In October 1863, President Abraham Lincoln signed a proclamation to officially celebrate the holiday, months after signing the Emancipation Proclamation earlier in the year. Thanksgiving was also a period where slaves would often try to escape due to the ending of crop season, but with the new law, it morphed into a time where newly freed Blacks could come together

Rev. Benjamin W. Arnett, a well-known minister at Urbana Ohio’s St. Paul A.M.E. Church, gave a stirring sermon on November 30, 1876 that addressed the importance of Thanksgiving but also called on America to treat its free Black citizens with fairness and dignity in the coming years.

“And in America, the battle-field of modern thought, we can trace the foot-prints of the one and the tracks of the other. So let us use all of our available forces, and especially our young men, and throw them into the conflict of the Right against the Wrong.

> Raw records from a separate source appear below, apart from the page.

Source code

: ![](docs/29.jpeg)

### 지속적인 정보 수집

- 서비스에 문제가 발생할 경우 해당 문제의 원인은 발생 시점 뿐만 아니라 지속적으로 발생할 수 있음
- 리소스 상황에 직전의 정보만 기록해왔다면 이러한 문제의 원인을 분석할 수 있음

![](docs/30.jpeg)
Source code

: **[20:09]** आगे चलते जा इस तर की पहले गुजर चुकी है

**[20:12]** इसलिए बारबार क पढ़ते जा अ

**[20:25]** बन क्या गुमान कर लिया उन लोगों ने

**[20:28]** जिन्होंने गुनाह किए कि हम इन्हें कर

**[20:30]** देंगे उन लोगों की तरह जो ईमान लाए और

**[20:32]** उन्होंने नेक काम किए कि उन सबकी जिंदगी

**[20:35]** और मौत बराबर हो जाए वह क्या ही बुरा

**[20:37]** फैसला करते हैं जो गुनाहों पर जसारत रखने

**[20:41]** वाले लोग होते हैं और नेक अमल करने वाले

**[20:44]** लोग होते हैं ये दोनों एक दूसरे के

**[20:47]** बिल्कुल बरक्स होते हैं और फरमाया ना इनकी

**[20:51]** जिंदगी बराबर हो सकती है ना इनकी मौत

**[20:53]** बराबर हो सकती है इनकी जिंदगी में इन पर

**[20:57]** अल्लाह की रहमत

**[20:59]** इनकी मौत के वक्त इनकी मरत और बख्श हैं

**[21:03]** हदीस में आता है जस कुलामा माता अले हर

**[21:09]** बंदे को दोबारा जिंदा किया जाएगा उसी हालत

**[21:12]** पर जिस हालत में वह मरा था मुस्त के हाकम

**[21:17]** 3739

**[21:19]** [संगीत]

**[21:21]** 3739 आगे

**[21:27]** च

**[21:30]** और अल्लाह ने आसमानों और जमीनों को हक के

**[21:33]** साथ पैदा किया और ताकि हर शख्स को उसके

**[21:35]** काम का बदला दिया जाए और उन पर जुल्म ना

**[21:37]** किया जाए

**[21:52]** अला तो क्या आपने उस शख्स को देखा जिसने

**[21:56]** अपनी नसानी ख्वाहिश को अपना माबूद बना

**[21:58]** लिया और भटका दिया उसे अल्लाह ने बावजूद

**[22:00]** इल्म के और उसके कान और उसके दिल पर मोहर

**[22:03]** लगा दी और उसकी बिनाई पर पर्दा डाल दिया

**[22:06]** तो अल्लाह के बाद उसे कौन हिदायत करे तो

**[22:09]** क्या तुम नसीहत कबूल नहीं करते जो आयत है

Then let the grand Centennial Thanksgiving song be heard and sung in every house of God; and in every home may thanksgiving sounds be heard, for our race has been emancipated, enfranchised and are now educating, and have the gospel preached to them!”

Arnett was an active civil rights proponent and a member of the Pennsylvania State Equal Rights League. He was also a member of the National Convention of Colored Men, and in 1872, he became the first Black man to serve as a foreman for an all-white jury.